Usability Test — Coffee Maker
In this project, Victoria, Emily, and I worked as a group to test a usability on coffee maker. Our three participants had to complete three tasks, which were replacing a filter paper of coffee maker, preparing one cup of coffee, and pouring coffee into a provided cup, and three data we collected from each task were time in seconds, an error rate, and satisfaction in scale of 1 (very easy) to 5 (very hard). After three participants completed the test, we compared the data collected and also their background, such as their knowledge of coffee maker.
For the last task, pouring coffee into a cup, I expected the participants to scale at least 3 or higher because of the highest error rate among the three tasks. Yet, they rated as either 1 or 2 and suggested to improve the design of the pot to lessen the spillage. Looking at the ironic result, one question came up to my mind: what made them to distinguish between the efficiency and satisfaction? In my psychological aspect, the rate of error is directly related to the satisfaction of using any product. Even though the efficiency of the final task is very successful, our insufficient explanation about the word ‘satisfaction’ to the participants brought the unexpected data. Thus, I will address the instructions thoroughly to collect more critical data in the future.

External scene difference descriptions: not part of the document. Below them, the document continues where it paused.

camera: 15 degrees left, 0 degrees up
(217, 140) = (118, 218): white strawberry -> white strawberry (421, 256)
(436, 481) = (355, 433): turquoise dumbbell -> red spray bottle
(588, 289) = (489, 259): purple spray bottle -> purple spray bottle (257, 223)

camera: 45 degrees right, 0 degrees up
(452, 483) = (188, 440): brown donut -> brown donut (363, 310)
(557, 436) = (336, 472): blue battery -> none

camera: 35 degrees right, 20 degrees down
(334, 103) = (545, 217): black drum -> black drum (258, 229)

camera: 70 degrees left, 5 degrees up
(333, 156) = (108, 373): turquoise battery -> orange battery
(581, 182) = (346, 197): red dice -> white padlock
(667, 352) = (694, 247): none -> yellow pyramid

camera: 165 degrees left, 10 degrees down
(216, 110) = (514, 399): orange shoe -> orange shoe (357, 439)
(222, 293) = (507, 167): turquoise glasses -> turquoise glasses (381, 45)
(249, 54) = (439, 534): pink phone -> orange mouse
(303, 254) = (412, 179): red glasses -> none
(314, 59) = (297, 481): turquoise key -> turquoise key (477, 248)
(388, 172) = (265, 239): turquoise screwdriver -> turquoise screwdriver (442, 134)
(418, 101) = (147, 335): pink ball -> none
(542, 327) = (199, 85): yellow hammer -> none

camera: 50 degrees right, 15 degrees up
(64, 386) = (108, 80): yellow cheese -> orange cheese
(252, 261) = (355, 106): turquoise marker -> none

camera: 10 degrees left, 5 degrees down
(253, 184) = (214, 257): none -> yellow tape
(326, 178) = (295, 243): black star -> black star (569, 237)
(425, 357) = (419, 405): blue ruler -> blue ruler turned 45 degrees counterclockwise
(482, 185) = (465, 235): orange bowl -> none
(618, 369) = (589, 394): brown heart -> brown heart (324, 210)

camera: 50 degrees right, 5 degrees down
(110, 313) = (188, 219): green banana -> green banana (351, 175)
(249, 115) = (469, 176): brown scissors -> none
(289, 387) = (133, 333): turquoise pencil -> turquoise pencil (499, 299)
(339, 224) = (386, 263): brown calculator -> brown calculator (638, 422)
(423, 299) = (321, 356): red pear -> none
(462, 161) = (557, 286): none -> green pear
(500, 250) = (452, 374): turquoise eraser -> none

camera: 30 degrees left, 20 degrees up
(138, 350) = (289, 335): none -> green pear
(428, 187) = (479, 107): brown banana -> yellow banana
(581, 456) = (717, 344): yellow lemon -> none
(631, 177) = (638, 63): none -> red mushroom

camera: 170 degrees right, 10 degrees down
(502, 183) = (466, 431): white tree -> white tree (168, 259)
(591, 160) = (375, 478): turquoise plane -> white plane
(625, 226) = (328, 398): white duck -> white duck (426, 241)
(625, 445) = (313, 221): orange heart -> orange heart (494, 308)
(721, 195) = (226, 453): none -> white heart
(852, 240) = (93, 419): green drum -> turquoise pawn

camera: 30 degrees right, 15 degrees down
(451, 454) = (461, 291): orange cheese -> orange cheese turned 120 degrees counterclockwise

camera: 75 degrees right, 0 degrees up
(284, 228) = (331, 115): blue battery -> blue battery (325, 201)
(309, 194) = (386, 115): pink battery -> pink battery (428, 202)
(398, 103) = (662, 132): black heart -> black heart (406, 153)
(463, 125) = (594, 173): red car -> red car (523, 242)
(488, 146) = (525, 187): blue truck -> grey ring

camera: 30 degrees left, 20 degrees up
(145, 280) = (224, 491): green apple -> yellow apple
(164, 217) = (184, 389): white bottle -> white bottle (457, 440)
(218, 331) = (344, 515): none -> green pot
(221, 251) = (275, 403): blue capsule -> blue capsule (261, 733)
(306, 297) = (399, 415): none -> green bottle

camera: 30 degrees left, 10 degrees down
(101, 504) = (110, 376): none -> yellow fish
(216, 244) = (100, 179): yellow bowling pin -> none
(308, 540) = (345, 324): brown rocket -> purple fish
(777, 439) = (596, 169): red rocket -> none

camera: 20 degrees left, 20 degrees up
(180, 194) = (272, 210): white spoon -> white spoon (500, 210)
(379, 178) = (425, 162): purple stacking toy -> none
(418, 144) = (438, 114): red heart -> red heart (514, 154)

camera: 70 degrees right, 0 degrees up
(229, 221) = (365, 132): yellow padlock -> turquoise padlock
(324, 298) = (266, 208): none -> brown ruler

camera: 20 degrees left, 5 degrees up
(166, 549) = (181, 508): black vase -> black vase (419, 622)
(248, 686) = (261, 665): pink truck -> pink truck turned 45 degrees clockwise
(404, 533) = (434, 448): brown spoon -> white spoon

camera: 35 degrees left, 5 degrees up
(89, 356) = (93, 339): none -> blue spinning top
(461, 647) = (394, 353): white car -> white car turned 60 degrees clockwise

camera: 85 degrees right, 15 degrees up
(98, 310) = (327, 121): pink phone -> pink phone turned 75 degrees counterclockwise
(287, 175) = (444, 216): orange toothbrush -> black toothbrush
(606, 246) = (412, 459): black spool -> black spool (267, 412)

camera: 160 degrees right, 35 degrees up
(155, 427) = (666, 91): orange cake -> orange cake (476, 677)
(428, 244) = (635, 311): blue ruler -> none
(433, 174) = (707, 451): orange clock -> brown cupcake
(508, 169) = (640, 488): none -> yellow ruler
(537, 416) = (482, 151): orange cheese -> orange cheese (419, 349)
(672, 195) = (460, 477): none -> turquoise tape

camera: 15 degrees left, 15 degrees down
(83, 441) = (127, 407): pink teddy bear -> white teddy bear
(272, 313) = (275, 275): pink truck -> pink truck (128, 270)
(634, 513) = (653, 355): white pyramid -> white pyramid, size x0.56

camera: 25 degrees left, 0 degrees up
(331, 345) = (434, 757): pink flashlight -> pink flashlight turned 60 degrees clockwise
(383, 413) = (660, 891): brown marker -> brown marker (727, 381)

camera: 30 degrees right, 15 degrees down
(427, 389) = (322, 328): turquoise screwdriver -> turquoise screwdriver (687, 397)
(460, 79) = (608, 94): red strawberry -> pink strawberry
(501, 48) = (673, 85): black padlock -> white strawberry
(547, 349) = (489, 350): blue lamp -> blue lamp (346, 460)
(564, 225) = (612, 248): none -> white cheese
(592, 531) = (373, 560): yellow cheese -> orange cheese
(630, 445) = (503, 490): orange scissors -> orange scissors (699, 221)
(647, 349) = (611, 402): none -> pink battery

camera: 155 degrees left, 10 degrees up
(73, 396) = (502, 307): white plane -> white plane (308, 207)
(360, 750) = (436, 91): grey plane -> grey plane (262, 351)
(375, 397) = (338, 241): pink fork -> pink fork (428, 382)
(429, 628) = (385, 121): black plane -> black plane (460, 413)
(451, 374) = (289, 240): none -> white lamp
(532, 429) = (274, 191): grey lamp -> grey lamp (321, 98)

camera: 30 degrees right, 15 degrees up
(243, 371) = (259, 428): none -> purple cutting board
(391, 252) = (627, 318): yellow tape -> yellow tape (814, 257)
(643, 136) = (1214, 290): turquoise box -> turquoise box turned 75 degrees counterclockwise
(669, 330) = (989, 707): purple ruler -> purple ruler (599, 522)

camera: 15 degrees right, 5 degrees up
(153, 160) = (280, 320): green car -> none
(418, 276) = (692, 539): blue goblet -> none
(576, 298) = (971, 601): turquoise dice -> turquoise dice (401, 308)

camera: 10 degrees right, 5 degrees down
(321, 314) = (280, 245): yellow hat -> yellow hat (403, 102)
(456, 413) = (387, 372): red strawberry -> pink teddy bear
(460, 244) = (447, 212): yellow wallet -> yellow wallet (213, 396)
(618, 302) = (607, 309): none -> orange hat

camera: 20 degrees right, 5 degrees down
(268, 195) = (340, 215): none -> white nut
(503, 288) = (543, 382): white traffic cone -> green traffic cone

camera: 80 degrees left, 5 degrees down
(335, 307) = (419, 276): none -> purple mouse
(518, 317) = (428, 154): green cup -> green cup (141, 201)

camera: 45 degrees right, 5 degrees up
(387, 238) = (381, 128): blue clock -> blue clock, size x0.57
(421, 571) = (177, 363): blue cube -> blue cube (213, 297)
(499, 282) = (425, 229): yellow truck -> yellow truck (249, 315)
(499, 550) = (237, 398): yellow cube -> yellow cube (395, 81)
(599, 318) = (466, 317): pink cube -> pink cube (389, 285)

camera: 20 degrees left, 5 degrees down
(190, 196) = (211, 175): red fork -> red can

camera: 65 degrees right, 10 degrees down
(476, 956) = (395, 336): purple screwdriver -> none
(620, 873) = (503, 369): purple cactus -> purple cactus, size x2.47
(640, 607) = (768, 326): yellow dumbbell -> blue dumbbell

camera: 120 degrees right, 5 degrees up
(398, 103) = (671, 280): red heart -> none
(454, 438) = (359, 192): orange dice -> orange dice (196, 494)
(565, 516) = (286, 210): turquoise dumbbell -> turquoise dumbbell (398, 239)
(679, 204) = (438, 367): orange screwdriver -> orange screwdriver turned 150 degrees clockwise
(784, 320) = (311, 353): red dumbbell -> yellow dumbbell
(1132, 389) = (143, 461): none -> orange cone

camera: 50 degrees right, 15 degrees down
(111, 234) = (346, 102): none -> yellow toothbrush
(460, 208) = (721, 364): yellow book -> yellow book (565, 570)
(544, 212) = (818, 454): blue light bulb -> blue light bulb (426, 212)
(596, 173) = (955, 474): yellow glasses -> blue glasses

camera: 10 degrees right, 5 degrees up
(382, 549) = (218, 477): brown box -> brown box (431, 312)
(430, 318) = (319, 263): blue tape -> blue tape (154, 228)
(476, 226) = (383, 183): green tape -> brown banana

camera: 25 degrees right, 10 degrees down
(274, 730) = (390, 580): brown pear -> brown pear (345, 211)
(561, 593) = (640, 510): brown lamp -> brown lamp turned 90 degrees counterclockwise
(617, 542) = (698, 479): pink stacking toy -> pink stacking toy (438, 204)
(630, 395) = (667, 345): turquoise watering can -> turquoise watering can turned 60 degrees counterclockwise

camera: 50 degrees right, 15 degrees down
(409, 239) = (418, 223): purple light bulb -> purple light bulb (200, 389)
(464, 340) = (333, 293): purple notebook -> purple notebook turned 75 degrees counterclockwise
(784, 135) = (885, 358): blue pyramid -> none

Throughout the project, I enjoyed to share ideas with my group and collect data by observing the participants directly. In another word, I took an advantage to understand what HCDE is more closely and why human-centered design is important in our lives. While processing the test, participant 1 and 3 had experienced coffee maker and could successfully replace the filter without any mistake whereas participant 2 hesitated to complete the task because he had never used the machine before. If I was a designer of coffee maker, I would have to think in perspective of a consumer, but it would be more accurate and helpful by running a test to observe the consumers using the product in a real sense. Hence, I learned how their background can affect the efficiency of a product and the importance of the usability test.